Barcelona, en efecto, no posee nada extraordinario salvo, quizá, los edificios del gran Antoni Gaudí –singularmente esa obra maestra que es la Sagrada Familia y que muchos arquitectos locales, para asombro de propios y extraños, se empeñan en desmerecer– y grandes piezas de la arquitectura modernista como el Palau de la Música o el Hospital de Sant Pau.
Otra diferencia sobresaliente entre Roma y Barcelona, respecto al turismo, es la enorme capacidad de atracción de viajeros en la primera de ellas por causa de su condición de capital del Estado italiano y por razón de su carácter de sede de algunas grandes organizaciones internacionales, como la FAO.
Las visitas motivadas por la necesidad de efectuar gestiones en los organismos de la Administración central y en diversas instituciones internacionales –como en el caso de Madrid, Viena, París o Londres– forman una de las columnas principales de su movimiento turístico. Barcelona carece casi absolutamente de estos importantes factores de atracción. No es capital, ni sede de nada con un poco de entidad.
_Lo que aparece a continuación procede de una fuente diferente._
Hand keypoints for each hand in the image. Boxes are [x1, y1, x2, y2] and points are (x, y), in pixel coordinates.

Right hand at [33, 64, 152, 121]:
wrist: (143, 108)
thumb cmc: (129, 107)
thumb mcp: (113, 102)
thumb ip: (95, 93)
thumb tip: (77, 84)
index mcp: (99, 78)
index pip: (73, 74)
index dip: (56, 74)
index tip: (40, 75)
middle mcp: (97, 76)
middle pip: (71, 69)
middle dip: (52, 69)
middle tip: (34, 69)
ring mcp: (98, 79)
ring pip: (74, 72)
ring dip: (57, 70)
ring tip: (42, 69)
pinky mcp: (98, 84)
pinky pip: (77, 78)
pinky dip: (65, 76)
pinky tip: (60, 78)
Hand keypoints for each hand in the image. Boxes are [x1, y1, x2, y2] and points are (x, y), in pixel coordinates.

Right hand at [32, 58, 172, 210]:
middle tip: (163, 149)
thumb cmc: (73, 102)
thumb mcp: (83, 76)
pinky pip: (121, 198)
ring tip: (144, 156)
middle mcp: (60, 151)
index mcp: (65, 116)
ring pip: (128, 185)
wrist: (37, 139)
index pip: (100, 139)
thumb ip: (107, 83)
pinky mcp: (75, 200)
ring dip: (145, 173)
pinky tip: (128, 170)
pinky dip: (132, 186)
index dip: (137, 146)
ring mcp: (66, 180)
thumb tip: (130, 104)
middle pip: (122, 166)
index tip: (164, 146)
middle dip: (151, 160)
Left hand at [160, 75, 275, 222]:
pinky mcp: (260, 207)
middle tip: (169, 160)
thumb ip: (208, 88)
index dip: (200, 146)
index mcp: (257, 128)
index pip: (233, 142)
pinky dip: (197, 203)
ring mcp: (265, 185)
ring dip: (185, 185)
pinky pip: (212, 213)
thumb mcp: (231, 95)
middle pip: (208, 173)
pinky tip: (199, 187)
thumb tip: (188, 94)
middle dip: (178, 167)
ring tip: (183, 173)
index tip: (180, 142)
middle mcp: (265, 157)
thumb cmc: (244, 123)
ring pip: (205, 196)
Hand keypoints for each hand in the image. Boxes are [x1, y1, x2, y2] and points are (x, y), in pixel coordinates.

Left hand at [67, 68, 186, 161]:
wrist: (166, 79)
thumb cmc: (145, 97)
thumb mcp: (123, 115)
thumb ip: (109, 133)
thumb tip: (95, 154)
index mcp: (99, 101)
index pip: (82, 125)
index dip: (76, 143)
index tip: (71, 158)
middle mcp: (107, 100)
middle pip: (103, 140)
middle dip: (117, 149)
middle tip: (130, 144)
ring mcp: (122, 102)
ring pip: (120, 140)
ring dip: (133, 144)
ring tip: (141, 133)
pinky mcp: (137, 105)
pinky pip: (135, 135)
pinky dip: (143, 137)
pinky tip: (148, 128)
De esta condición se desprende algo bastante evidente: Barcelona es una de las pocas ciudades turísticas del mundo que no le debe gran cosa a las Administraciones Públicas. Su transformación en un gran foco de interés a nivel mundial no se debe a los gobernantes –de ahora o de cualquier tiempo pasado– sino a muchas iniciativas de emprendedores y de instituciones privadas o semiprivadas.
Los gobiernos ni están, ni se les espera. Si algo hacen es entorpecer y desalentar a quienes apuestan por la ciudad, como ha puesto de manifiesto la desgraciada decisión de la señora Colau prohibiendo la ampliación y renovación del sistema hotelero.
Pero lo que más sorprende al comparar Barcelona con Roma o cualquier otra de las grandes ciudades del mundo, como Nueva York, Bangkok, Singapur o cualquier otra, es el espíritu provinciano, localista y pueblerino –se diría, incluso, que directamente palurdo– de nuestras autoridades locales, de buena parte de nuestros medios de comunicación y de muchos de nuestros opinadores oficiales, que antes eran conocidos como charlatanes profesionales. Me refiero a esos que monopolizan tribunas de opinión, tertulias televisivas e invitaciones de toda clase para soltar sus ocurrencias.
Lo que distingue a esa tan entrañable caterva de críticos del fenómeno turístico es su afán de convertir Barcelona en una «città chiusa«, en una ciudad cerrada. Es un verdadero «salto atrás». La llegada de extranjeros les parece una especie de invasión de los bárbaros. Contra la globalización, proponen la represión y la clausura como en los conventos de monjas.
Figura que son de izquierdas, pero quieren restringir la llegada de jóvenes extranjeros y de otros visitantes de poco nivel económico. Algo que recuerda al viejo Le Pen en Francia. Con sus peregrinas prédicas de un «turismo de calidad», no descarto que lleguen a exigir que los visitantes muestren a su llegada, junto a su documento de identidad, la declaración del impuesto sobre la renta de las personas físicas.
También abominan, como de la peste, de la presencia de los líderes internacionales y de altos cargos de otros países. El desarrollo de la industria turística –algo consustancial a toda gran ciudad y perfectamente imprescindible- les produce vértigo. ¿Conocen ustedes un despropósito semejante en alguna otra de las grandes ciudades del mundo?